Although Salazar came back in the World Series, the Indians lost just one game in the American League playoffs without three key starters.
“We knew it was going to be a fun one,” Kipnis said. “We knew it was going to be a battle to the end. Even when we got down early, it’s nothing that we haven’t done before. We’ve overcome everything else this year, so why not keep fighting.
“I’m extremely proud of the way these guys did that. For us to even come back the way we did and make that a ballgame kind of shows you what we’ve been doing all year long, the toughness and the determination of these guys. We just couldn’t come up with the big hit in the end.”
According to Kipnis, getting to a position of being one at-bat away from a World Series Championship would not have been possible had the Indians not been able to bond as they developed over spring training and the regular season.
“It’s an awesome group of guys,” Kipnis said. “There’s nothing to hang our heads about. We fought our asses off the whole time and overcame every, single thing you could throw at us. We had injuries. We had you name it, and not once did we use them as an excuse.
“It shows you that when you come together as a team, you’re better than you are as individuals. The guys in here bought in early on with what we were trying to do. Everyone followed Tito’s lead and it wasn’t like work. It was coming to the ballpark, having fun each day because that’s how good of relationships we had with everyone and we came close.”
And it is for that reason that Kipnis believes the Indians will be postseason players once again in 2017.
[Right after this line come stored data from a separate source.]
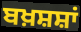
ਬਖ਼ਸ਼ਸ਼ਾਂ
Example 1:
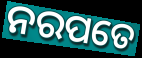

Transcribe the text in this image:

ନରପତେ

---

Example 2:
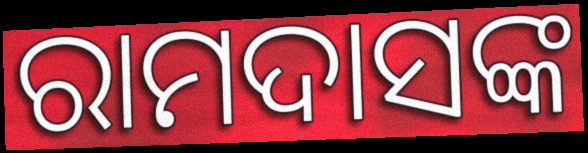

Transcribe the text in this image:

ରାମଦାସଙ୍କ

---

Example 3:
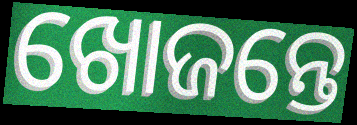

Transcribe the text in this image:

ଖୋଜନ୍ତେ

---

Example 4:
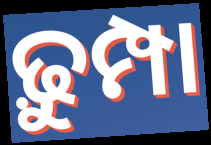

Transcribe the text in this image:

ଢ଼ୁମ୍ପା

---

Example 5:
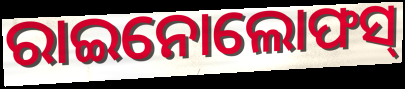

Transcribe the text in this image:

ରାଇନୋଲୋଫସ୍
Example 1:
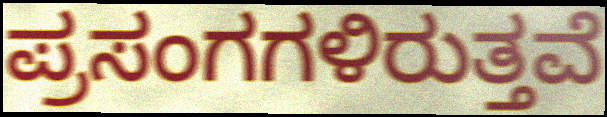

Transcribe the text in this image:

ಪ್ರಸಂಗಗಳಿರುತ್ತವೆ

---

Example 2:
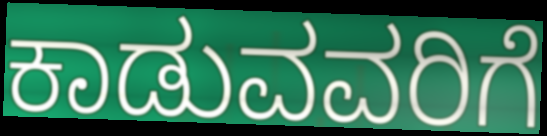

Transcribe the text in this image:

ಕಾಡುವವರಿಗೆ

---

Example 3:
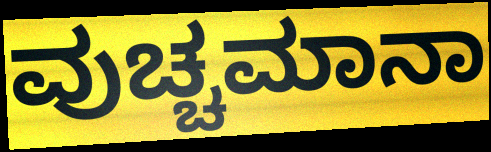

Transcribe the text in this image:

ವುಚ್ಚಮಾನಾ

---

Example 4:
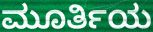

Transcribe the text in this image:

ಮೂರ್ತಿಯ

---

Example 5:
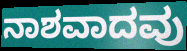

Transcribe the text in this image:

ನಾಶವಾದವು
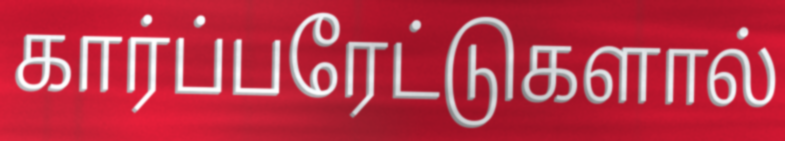
கார்ப்பரேட்டுகளால்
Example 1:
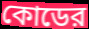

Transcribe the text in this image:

কোডের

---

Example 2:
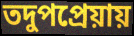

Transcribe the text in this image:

তদুপপ্রেয়ায়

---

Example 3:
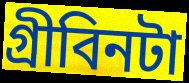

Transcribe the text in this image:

গ্রীবিনটা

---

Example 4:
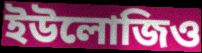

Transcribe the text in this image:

ইউলোজিও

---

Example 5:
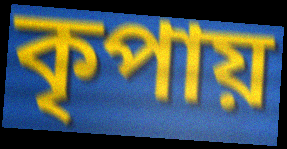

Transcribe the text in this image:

কৃপায়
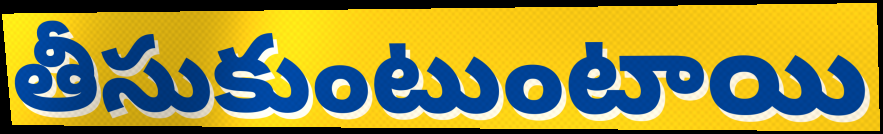
తీసుకుంటుంటాయి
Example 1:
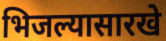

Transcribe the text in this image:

भिजल्यासारखे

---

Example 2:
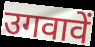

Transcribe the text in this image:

उगवावें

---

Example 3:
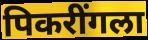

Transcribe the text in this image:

पिकरींगला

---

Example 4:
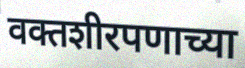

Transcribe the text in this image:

वक्तशीरपणाच्या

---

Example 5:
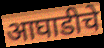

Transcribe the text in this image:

आघाडीचे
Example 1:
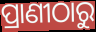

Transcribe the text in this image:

ପ୍ରାଣୀଠାରୁ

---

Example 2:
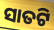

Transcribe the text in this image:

ସାତଟି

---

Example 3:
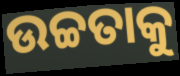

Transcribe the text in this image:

ଉଚ୍ଚତାକୁ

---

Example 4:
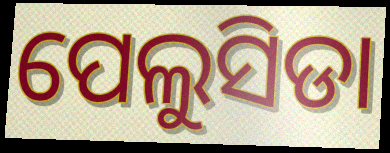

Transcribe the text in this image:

ପେଲୁସିଡା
“We will be back,” Kipnis said. “We’re pretty confident in this group that we’ve got here. There’s a lot of people who probably don’t even know who Carlos Carrasco is, Michael Brantley, or all these guys who are huge roles for us. We kind of followed Kansas City’s lead a little bit to get here and they lost before they won, so I wouldn’t mind if we followed their lead all the way through. That’d be nice.”